** DOCUMENT PASSAGE **
Your description of proper body release captures much of what the 5SK people talk about in diagonal sweet spot. Anyway, I had two questions:
1. You had talked about letting the neck rotate properly. Nicklaus used to talk about “cocking the chin” before takeaway, supposedly to allow for more shoulder turn. Would the chin cock help with proper neck rotation? Or, what does chin cock really do as far as the resulting swing?
2. When I am hitting tee shots well, I get this sense of slinging the arms through right at impact. I’m letting the hips lead/clear out on the downswing, but I’m wondering if the slinging can lead to spraying problems. As long as the hips and torso lead, should the slinging be OK. (With slinging, I definitely hit THROUGH the ball rather than TO the ball on my poorer contact days.
I enjoyed your YT segment. You have a clear speaking voice, and you shot outdoors but were able to prevent the irritating wind noise that hisses in background of so many of these videos. solid knowledge, and top quality production!
Hawkeye77
Nov 5, 2017 at 9:15 am
No, no, no.
TexasSnowman
Nov 4, 2017 at 10:44 pm
yep, Alastair you nailed it on this one. 99% of us do not or cannot release properly and 98% of us do not understand what the proper release sequence is as you describe here. Stalling bodies, flipping wrists are everywhere, even some pretty good players do it.
etc.
Nov 4, 2017 at 4:40 pm
99% of all 50 million ‘golfers’ worldwide are unable to rotate their hips, torso and shoulders in a sequential manner; they rotate everything in unison and only slap or shovel the golf ball.
They have a rigid kinetic chain and cannot generate adequate speed and therefore cannot properly release the arms, hands and club into impact.
What they do is try to consciously square up the clubface and fail miserably. They are physically inadequate and will remain so because they refuse to condition and train their bodies.
The golf club OEMs exploit this inadequacy by promising performance for the pathetic, and they buy it in their desperation.

** AIM **
In the golf comment thread, what did Nicklaus talk about doing before takeaway? The listing comes from a different source than the golf comment thread.

** DATA LISTING **
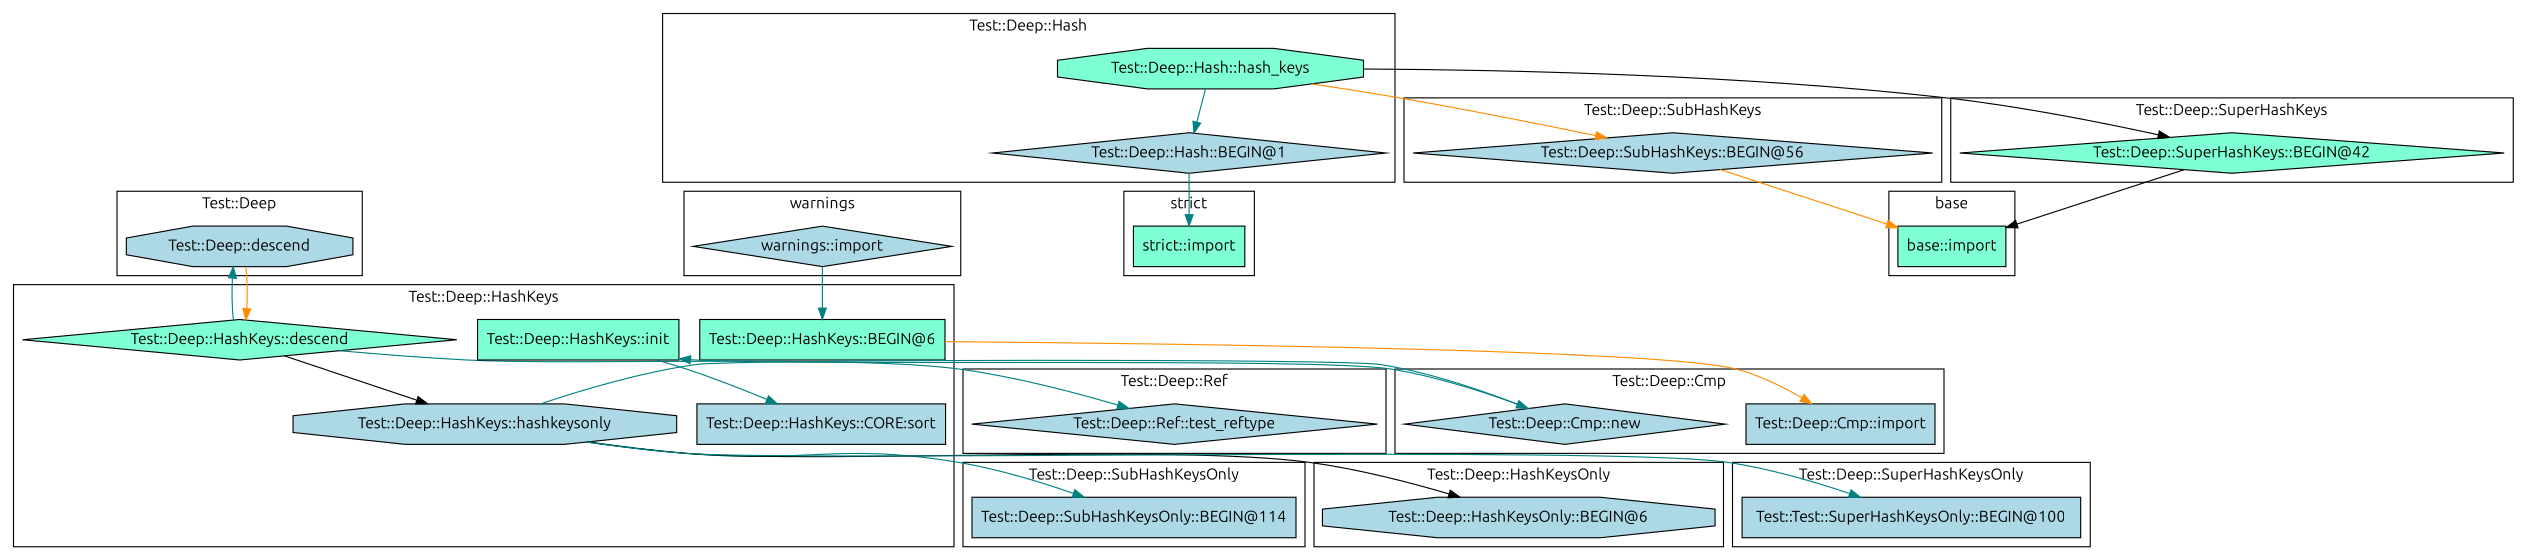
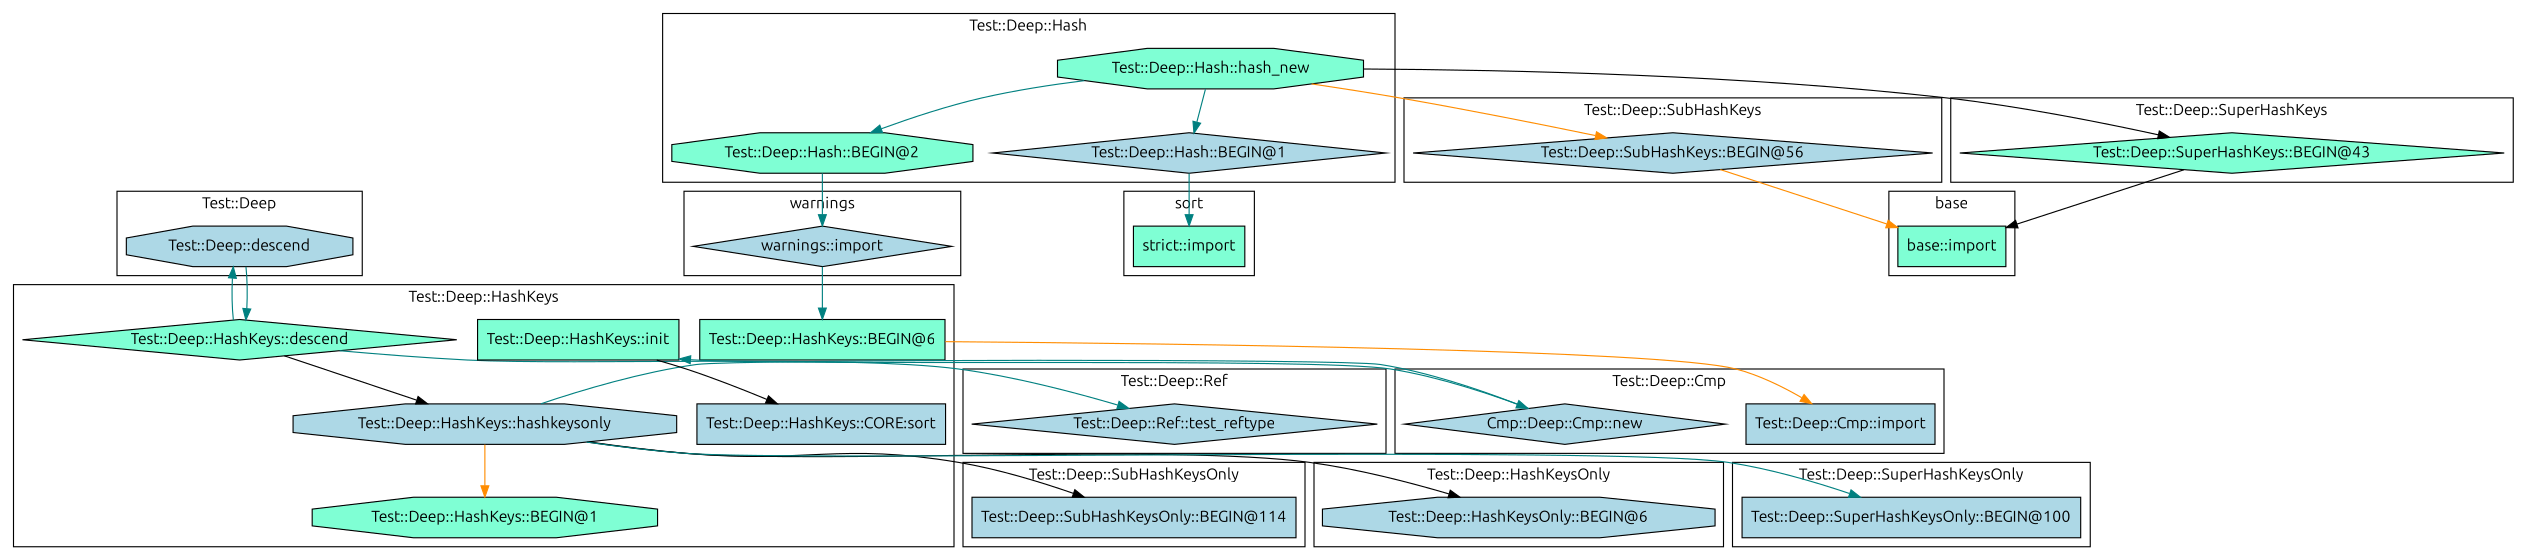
  digraph {
    fontname=Ubuntu
    node [fillcolor=lightblue fontname=Ubuntu shape=box style=filled]
    edge [color=teal fontname=Ubuntu]
    "Test::Deep::SubHashKeysOnly::BEGIN@114"
    "Test::Deep::SubHashKeys::BEGIN@56" [shape=diamond]
    "Test::Deep::descend" [shape=octagon]
    "Test::Deep::HashKeysOnly::BEGIN@6" [shape=octagon]
    "warnings::import" [shape=diamond]
    "base::import" [fillcolor=aquamarine]
-   "Test::Deep::SuperHashKeysOnly::BEGIN@100" [label="Test::Test::SuperHashKeysOnly::BEGIN@100"]
-   "Test::Deep::SuperHashKeys::BEGIN@42" [fillcolor=aquamarine shape=diamond]
+   "Test::Deep::SuperHashKeysOnly::BEGIN@100"
+   "Test::Deep::SuperHashKeys::BEGIN@42" [fillcolor=aquamarine shape=diamond label="Test::Deep::SuperHashKeys::BEGIN@43"]
    "strict::import" [fillcolor=aquamarine]
    "Test::Deep::Ref::test_reftype" [shape=diamond]
-   "Test::Deep::Hash::hash_keys" [fillcolor=aquamarine shape=octagon]
+   "Test::Deep::Hash::hash_keys" [fillcolor=aquamarine shape=octagon label="Test::Deep::Hash::hash_new"]
+   "Test::Deep::Hash::BEGIN@2" [fillcolor=aquamarine shape=octagon]
    "Test::Deep::Hash::BEGIN@1" [shape=diamond]
    "Test::Deep::HashKeys::descend" [fillcolor=aquamarine shape=diamond]
    "Test::Deep::HashKeys::CORE:sort"
+   "Test::Deep::HashKeys::BEGIN@1" [fillcolor=aquamarine shape=octagon]
    "Test::Deep::HashKeys::hashkeysonly" [shape=octagon]
    "Test::Deep::HashKeys::init" [fillcolor=aquamarine]
    "Test::Deep::HashKeys::BEGIN@6" [fillcolor=aquamarine]
    "Test::Deep::Cmp::import"
-   "Test::Deep::Cmp::new" [shape=diamond]
+   "Test::Deep::Cmp::new" [shape=diamond label="Cmp::Deep::Cmp::new"]
    subgraph cluster_1 {
      label="Test::Deep::SubHashKeysOnly"
      "Test::Deep::SubHashKeysOnly::BEGIN@114"
    }
    subgraph cluster_2 {
      label="Test::Deep::SubHashKeys"
      "Test::Deep::SubHashKeys::BEGIN@56"
    }
    subgraph cluster_3 {
      label="Test::Deep"
      "Test::Deep::descend"
    }
    subgraph cluster_4 {
      label="Test::Deep::HashKeysOnly"
      "Test::Deep::HashKeysOnly::BEGIN@6"
    }
    subgraph cluster_5 {
      label=warnings
      "warnings::import"
    }
    subgraph cluster_6 {
      label=base
      "base::import"
    }
    subgraph cluster_7 {
      label="Test::Deep::SuperHashKeysOnly"
      "Test::Deep::SuperHashKeysOnly::BEGIN@100"
    }
    subgraph cluster_8 {
      label="Test::Deep::SuperHashKeys"
      "Test::Deep::SuperHashKeys::BEGIN@42"
    }
    subgraph cluster_9 {
-     label="strict"
+     label=sort
      "strict::import"
    }
    subgraph cluster_10 {
      label="Test::Deep::Ref"
      "Test::Deep::Ref::test_reftype"
    }
    subgraph cluster_11 {
      label="Test::Deep::Hash"
      "Test::Deep::Hash::hash_keys"
+     "Test::Deep::Hash::BEGIN@2"
      "Test::Deep::Hash::BEGIN@1"
    }
    subgraph cluster_12 {
      label="Test::Deep::HashKeys"
      "Test::Deep::HashKeys::descend"
      "Test::Deep::HashKeys::CORE:sort"
+     "Test::Deep::HashKeys::BEGIN@1"
      "Test::Deep::HashKeys::hashkeysonly"
      "Test::Deep::HashKeys::init"
      "Test::Deep::HashKeys::BEGIN@6"
    }
    subgraph cluster_13 {
      label="Test::Deep::Cmp"
      "Test::Deep::Cmp::import"
      "Test::Deep::Cmp::new"
    }
    "Test::Deep::SubHashKeys::BEGIN@56" -> "base::import" [color=darkorange]
-   "Test::Deep::descend" -> "Test::Deep::HashKeys::descend" [color=darkorange]
+   "Test::Deep::descend" -> "Test::Deep::HashKeys::descend"
    "warnings::import" -> "Test::Deep::HashKeys::BEGIN@6"
    "Test::Deep::SuperHashKeys::BEGIN@42" -> "base::import" [color=black]
    "Test::Deep::Hash::hash_keys" -> "Test::Deep::SubHashKeys::BEGIN@56" [color=darkorange]
    "Test::Deep::Hash::hash_keys" -> "Test::Deep::SuperHashKeys::BEGIN@42" [color=black]
+   "Test::Deep::Hash::hash_keys" -> "Test::Deep::Hash::BEGIN@2"
    "Test::Deep::Hash::hash_keys" -> "Test::Deep::Hash::BEGIN@1"
+   "Test::Deep::Hash::BEGIN@2" -> "warnings::import"
    "Test::Deep::Hash::BEGIN@1" -> "strict::import"
    "Test::Deep::HashKeys::descend" -> "Test::Deep::descend"
    "Test::Deep::HashKeys::descend" -> "Test::Deep::Ref::test_reftype"
    "Test::Deep::HashKeys::descend" -> "Test::Deep::HashKeys::hashkeysonly" [color=black]
-   "Test::Deep::HashKeys::hashkeysonly" -> "Test::Deep::SubHashKeysOnly::BEGIN@114"
+   "Test::Deep::HashKeys::hashkeysonly" -> "Test::Deep::SubHashKeysOnly::BEGIN@114" [color=black]
    "Test::Deep::HashKeys::hashkeysonly" -> "Test::Deep::HashKeysOnly::BEGIN@6" [color=black]
    "Test::Deep::HashKeys::hashkeysonly" -> "Test::Deep::SuperHashKeysOnly::BEGIN@100"
+   "Test::Deep::HashKeys::hashkeysonly" -> "Test::Deep::HashKeys::BEGIN@1" [color=darkorange]
    "Test::Deep::HashKeys::hashkeysonly" -> "Test::Deep::Cmp::new"
-   "Test::Deep::HashKeys::init" -> "Test::Deep::HashKeys::CORE:sort"
+   "Test::Deep::HashKeys::init" -> "Test::Deep::HashKeys::CORE:sort" [color=black]
    "Test::Deep::HashKeys::BEGIN@6" -> "Test::Deep::Cmp::import" [color=darkorange]
    "Test::Deep::Cmp::new" -> "Test::Deep::HashKeys::init"
  }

** WRITTEN RESPONSE **
Cocking the chin, supposedly to allow for more shoulder turn.